Jorn Lier Horst przeplata ze sobą dwie sprawy, dodaje do tego tajemnice z przeszłości. Miesza, ale wszystko z gracją, bez zbędnego plątania. Czytelnik ma wszystkie tropy przed sobą, niby widzi rozwiązanie, niby nadąża za analitycznym umysłem detektywa, niby wszystko łączy się ze sobą w aż zbyt oczywisty sposób, ale zakończenie sprawy aż tak oczywiste nie będzie. To, co jednak stanowi ogromną siłę kryminału „Ślepy trop” to przedstawienie żmudnej pracy detektywa. Autor nie omieszkał przedstawić tych chwil, kiedy przez kilkanaście godzin Wisting analizuje kolejne dokumenty, szukając choć najmniejszego tropu, by powiązać dwie różne sprawy.
I uwaga! Wcale a wcale owy sposób narracji nie nudzi! Owszem, akcja rozwija się dość wolno i wcale nie przyspiesza w połowie książki, ale to niezbyt szybkie tempo pozwala wgryźć się w pracę detektywa. Bo przecież nie jest tak, że zawsze łapiemy przestępcę w 14 minut. I nie jest też tak, że od razu połączymy wszystkie kropki. Czasem potrzeba miesięcy, by natrafić na trop. Czasem tylko przypadek decyduje o ponownym ruszeniu z miejsca.
Główne wątki historii zostały rozplątane, odpowiednio wyjaśnione, ale… nie wszystkie. Zabrakło mi postawienia kropki nad i, choćby w przypadku wnuczki gangstera, króla przemytu alkoholu, a później narkotyków. To jednak tylko pewna niedogodność, która tylko w minimalnym stopniu rzutuje na ostateczną ocenę powieści.

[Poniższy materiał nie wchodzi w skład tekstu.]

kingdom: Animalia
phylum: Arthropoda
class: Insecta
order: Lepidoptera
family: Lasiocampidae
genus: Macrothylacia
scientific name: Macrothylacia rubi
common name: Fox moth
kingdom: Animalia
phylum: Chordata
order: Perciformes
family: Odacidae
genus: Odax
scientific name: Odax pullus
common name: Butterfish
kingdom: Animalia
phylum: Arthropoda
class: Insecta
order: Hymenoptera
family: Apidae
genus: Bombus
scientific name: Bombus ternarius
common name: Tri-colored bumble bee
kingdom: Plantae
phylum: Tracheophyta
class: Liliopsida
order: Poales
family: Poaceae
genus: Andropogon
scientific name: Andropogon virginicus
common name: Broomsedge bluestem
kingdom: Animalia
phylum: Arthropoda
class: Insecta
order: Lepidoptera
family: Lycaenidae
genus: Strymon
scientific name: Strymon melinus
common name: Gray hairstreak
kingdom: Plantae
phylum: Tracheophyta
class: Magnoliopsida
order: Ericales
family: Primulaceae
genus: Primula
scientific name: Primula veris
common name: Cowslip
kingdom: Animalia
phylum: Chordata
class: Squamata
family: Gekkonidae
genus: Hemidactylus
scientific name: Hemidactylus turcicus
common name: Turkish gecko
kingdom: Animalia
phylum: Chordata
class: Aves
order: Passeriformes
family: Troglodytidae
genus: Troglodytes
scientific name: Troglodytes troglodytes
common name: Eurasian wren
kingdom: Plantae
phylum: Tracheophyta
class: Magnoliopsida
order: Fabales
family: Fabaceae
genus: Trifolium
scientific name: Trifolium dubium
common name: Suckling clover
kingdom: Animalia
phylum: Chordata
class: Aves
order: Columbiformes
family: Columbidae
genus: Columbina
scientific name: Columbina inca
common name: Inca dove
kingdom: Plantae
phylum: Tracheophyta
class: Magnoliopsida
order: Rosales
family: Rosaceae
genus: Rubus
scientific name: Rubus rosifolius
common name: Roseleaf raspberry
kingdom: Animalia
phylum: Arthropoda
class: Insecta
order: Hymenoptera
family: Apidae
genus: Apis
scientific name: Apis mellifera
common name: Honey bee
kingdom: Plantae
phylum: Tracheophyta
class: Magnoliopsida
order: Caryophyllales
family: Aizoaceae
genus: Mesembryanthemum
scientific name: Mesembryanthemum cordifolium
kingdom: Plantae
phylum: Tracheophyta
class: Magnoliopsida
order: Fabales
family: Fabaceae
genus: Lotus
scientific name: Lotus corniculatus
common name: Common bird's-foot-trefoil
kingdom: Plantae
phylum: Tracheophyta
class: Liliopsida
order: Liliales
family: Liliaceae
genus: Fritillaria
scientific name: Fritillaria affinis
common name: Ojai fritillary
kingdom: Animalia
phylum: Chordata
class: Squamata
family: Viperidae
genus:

Ja natomiast jestem jeszcze zachwycona postacią Wistinga – policjanta z krwi i kości. Prawdziwy entuzjasta swojej pracy, nie poddający się pomimo niesprzyjających okoliczności. Wierzący w sprawiedliwość i unikający wyciągania pochopnych wniosków. Potwierdza to na każdym kroku. Jednocześnie prawość bohatera wcale nie irytuje i nie przyprawia o palpitacje serca. Bo Jorn Lier Horst pomimo wszystko unika patosu, a szlachetność detektywa jest jak najbardziej realna. Przy okazji zmusza naszego detektywa do podejmowania trudnych decyzji, niejednokrotnie sprzecznych z wytycznymi przełożonych.
Jorn Lier Horst stworzył bardzo dobry kryminał, który wciąga, pomimo niespiesznego tempa. Kolejne rozdziały się pochłania, pomimo spektakularnych zbrodni i motywów przestępców. A jednak pokazanie wcale nie w nużący sposób żmudnej pracy detektywów stanowi ogromny atut powieści.
Czas więc powrócić do tomu pierwszego.